● **WORK ITEM**
In all of the records below, change every "camera" to "view" and write the lines out again with nothing else altered.

● **MATERIALS PROVIDED**
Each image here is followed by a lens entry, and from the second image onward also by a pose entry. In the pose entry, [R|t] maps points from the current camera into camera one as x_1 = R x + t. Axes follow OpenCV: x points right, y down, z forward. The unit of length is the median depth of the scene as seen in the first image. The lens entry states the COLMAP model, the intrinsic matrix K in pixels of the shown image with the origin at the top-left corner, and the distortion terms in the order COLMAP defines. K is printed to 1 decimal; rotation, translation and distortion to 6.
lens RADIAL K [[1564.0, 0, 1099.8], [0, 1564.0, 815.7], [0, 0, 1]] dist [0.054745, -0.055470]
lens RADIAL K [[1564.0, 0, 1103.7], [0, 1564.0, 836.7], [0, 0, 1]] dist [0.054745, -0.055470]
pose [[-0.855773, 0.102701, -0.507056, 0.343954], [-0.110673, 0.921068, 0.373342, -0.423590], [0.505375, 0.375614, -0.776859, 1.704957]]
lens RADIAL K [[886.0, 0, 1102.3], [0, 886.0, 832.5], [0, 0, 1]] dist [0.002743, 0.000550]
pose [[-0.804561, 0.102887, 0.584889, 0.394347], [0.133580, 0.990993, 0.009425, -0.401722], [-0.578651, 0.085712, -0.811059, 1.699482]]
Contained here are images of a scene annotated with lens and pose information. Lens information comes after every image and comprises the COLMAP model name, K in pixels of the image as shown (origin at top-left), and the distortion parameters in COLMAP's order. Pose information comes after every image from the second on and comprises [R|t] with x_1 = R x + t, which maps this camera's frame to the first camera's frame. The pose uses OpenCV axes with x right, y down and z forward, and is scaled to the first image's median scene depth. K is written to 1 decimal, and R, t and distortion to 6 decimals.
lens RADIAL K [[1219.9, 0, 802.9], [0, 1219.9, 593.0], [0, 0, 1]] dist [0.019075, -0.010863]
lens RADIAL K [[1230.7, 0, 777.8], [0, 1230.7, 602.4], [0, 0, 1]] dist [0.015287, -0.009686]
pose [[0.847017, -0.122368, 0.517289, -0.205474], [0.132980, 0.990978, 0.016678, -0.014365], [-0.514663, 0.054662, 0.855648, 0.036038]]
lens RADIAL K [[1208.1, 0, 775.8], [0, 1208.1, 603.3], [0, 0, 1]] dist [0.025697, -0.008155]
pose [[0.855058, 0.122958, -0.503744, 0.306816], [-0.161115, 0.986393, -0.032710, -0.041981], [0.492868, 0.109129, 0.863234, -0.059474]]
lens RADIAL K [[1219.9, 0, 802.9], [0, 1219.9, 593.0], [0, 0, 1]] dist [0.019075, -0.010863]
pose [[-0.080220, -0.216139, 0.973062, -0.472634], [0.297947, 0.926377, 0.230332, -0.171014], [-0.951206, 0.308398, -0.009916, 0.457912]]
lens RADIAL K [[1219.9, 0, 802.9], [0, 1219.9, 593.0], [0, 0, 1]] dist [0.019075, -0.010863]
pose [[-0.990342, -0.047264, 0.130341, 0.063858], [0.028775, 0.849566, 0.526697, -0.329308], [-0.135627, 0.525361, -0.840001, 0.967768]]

● **ANSWER TO THIS PROBLEM**
Each image here is followed by a lens entry, and from the second image onward also by a pose entry. In the pose entry, [R|t] maps points from the current view into view one as x_1 = R x + t. Axes follow OpenCV: x points right, y down, z forward. The unit of length is the median depth of the scene as seen in the first image. The lens entry states the COLMAP model, the intrinsic matrix K in pixels of the shown image with the origin at the top-left corner, and the distortion terms in the order COLMAP defines. K is printed to 1 decimal; rotation, translation and distortion to 6.
lens RADIAL K [[1564.0, 0, 1099.8], [0, 1564.0, 815.7], [0, 0, 1]] dist [0.054745, -0.055470]
lens RADIAL K [[1564.0, 0, 1103.7], [0, 1564.0, 836.7], [0, 0, 1]] dist [0.054745, -0.055470]
pose [[-0.855773, 0.102701, -0.507056, 0.343954], [-0.110673, 0.921068, 0.373342, -0.423590], [0.505375, 0.375614, -0.776859, 1.704957]]
lens RADIAL K [[886.0, 0, 1102.3], [0, 886.0, 832.5], [0, 0, 1]] dist [0.002743, 0.000550]
pose [[-0.804561, 0.102887, 0.584889, 0.394347], [0.133580, 0.990993, 0.009425, -0.401722], [-0.578651, 0.085712, -0.811059, 1.699482]]
Contained here are images of a scene annotated with lens and pose information. Lens information comes after every image and comprises the COLMAP model name, K in pixels of the image as shown (origin at top-left), and the distortion parameters in COLMAP's order. Pose information comes after every image from the second on and comprises [R|t] with x_1 = R x + t, which maps this view's frame to the first view's frame. The pose uses OpenCV axes with x right, y down and z forward, and is scaled to the first image's median scene depth. K is written to 1 decimal, and R, t and distortion to 6 decimals.
lens RADIAL K [[1219.9, 0, 802.9], [0, 1219.9, 593.0], [0, 0, 1]] dist [0.019075, -0.010863]
lens RADIAL K [[1230.7, 0, 777.8], [0, 1230.7, 602.4], [0, 0, 1]] dist [0.015287, -0.009686]
pose [[0.847017, -0.122368, 0.517289, -0.205474], [0.132980, 0.990978, 0.016678, -0.014365], [-0.514663, 0.054662, 0.855648, 0.036038]]
lens RADIAL K [[1208.1, 0, 775.8], [0, 1208.1, 603.3], [0, 0, 1]] dist [0.025697, -0.008155]
pose [[0.855058, 0.122958, -0.503744, 0.306816], [-0.161115, 0.986393, -0.032710, -0.041981], [0.492868, 0.109129, 0.863234, -0.059474]]
lens RADIAL K [[1219.9, 0, 802.9], [0, 1219.9, 593.0], [0, 0, 1]] dist [0.019075, -0.010863]
pose [[-0.080220, -0.216139, 0.973062, -0.472634], [0.297947, 0.926377, 0.230332, -0.171014], [-0.951206, 0.308398, -0.009916, 0.457912]]
lens RADIAL K [[1219.9, 0, 802.9], [0, 1219.9, 593.0], [0, 0, 1]] dist [0.019075, -0.010863]
pose [[-0.990342, -0.047264, 0.130341, 0.063858], [0.028775, 0.849566, 0.526697, -0.329308], [-0.135627, 0.525361, -0.840001, 0.967768]]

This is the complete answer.